One limitation is that not all the observations have the minumim 10 observations, so we need to use the average instead. Another limiation is that the data is not normally distrubuted for the normal distribution, which will change the data.
Run one-way ANOVA for randomly designed experiment
Ho: muG_Fiber = muK_Fiber = muQ_Fiber, all the same Ha: mu≠mu, at least one difference
aov.all <- aov(Fiber ~ Company, data = df)
summary (aov.all)
## Df Sum Sq Mean Sq F value Pr(>F)
## Company 2 4.96 2.482 0.687 0.512
## Residuals 27 97.51 3.611
The ANOVA table test is used to compares the variability between groups to the variability within groups, looking at the results we can see that there is slight variability within the companies but not much between the companies.
TukeyHSD(aov.all)
## Tukey multiple comparisons of means
## 95% family-wise confidence level
##
## Fit: aov(formula = Fiber ~ Company, data = df)
##
## $Company
## diff lwr upr p adj
## K-G 0.2944056 -1.635883 2.224694 0.9244212
## Q-G 1.0974359 -1.228052 3.422924 0.4807525
## Q-K 0.8030303 -1.588286 3.194347 0.6863728
The two-way comparison gives the difference between the possibilities of each other. If the lower and upper interval contains it has a 0, there really is no difference. This is also supported from large p-values. So looking at K-G comparison, the CI is (-1.64, 2.22), which contains a 0 and looking at the large p-value it means there is no difference. Looking at Q-G comparison, the CI is (-1.22, 3.42), which contains a 0 and looking at the large p-value it means there is no difference. Looking at Q-K comparison, the CI is (-1.59, 3.19), which contains a 0 and looking at the large p-value it means there is no difference.
eta_sq(aov.all)
pwr.anova.test(k=3, sig.level=0.05, f=.048, n=10, power=NULL)
##
## Balanced one-way analysis of variance power calculation
##
## k = 3
## n = 10
## f = 0.048
## sig.level = 0.05
## power = 0.05467764
##
## NOTE: n is number in each group
10 is used for n because we take the average of the observations because not all companies had 10 observations.

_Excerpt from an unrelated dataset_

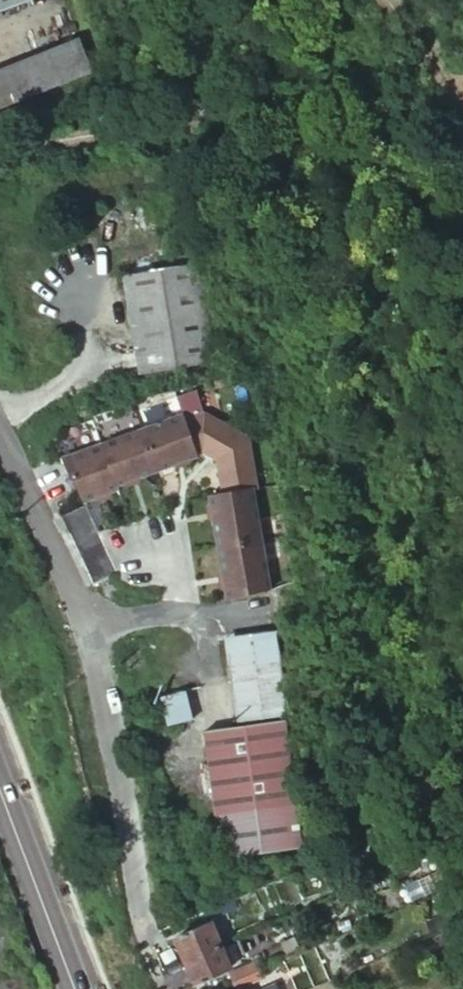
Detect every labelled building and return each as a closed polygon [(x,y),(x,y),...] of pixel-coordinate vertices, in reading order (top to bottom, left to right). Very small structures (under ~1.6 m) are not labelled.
[(27,0),(0,0),(0,10),(27,0)] [(61,47),(0,69),(0,106),(27,96),(73,77),(61,47)] [(127,274),(147,372),(220,358),(200,258),(127,274)] [(217,460),(223,494),(252,489),(256,488),(248,438),(204,412),(184,421),(195,453),(202,452),(217,460)] [(182,416),(142,430),(156,470),(174,464),(188,459),(187,456),(195,453),(184,421),(182,416)] [(142,430),(102,445),(115,482),(124,478),(125,481),(139,476),(156,470),(142,430)] [(102,445),(63,459),(83,500),(94,496),(107,490),(107,488),(115,485),(116,487),(117,486),(116,484),(115,482),(102,445)] [(139,476),(125,481),(126,485),(140,479),(139,476)] [(214,520),(219,547),(260,540),(252,489),(223,494),(213,496),(214,506),(212,507),(214,520)] [(107,490),(94,496),(95,498),(109,493),(107,490)] [(85,504),(61,515),(93,584),(116,573),(85,504)] [(260,540),(219,547),(223,575),(226,588),(228,587),(230,599),(269,590),(260,540)] [(231,631),(244,721),(293,714),(295,713),(284,624),(231,631)] [(199,713),(192,685),(167,691),(174,719),(199,713)] [(244,721),(211,725),(228,853),(310,841),(293,714),(244,721)] [(194,802),(193,783),(183,784),(185,802),(194,802)] [(226,910),(222,901),(203,908),(206,917),(226,910)] [(189,955),(219,942),(211,921),(181,934),(189,955)] [(198,979),(229,965),(219,942),(189,955),(198,979)] [(248,964),(229,971),(232,977),(250,969),(248,964)] [(250,969),(232,977),(234,984),(254,977),(250,969)]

pwr.anova.test(k=3, sig.level=0.05, f=.048, n=NULL, power=.8)
##
## Balanced one-way analysis of variance power calculation
##
## k = 3
## n = 1394.907
## f = 0.048
## sig.level = 0.05
## power = 0.8
##
## NOTE: n is number in each group
One thing to improve the power. If more observations are added the n value will increase and in turn it will make the power increase as well.
kruskal.test(Fiber ~ Company, data = df)
##
## Kruskal-Wallis rank sum test
##
## data: Fiber by Company
## Kruskal-Wallis chi-squared = 2.0418, df = 2, p-value = 0.3603
A non-parametric test is the better option for this data because from the output of the Kruskal-Wallis test, we know that there is a significant difference between groups, we just need to find the pairs of groups that have this significant difference. Another reason is because not all conditions are met.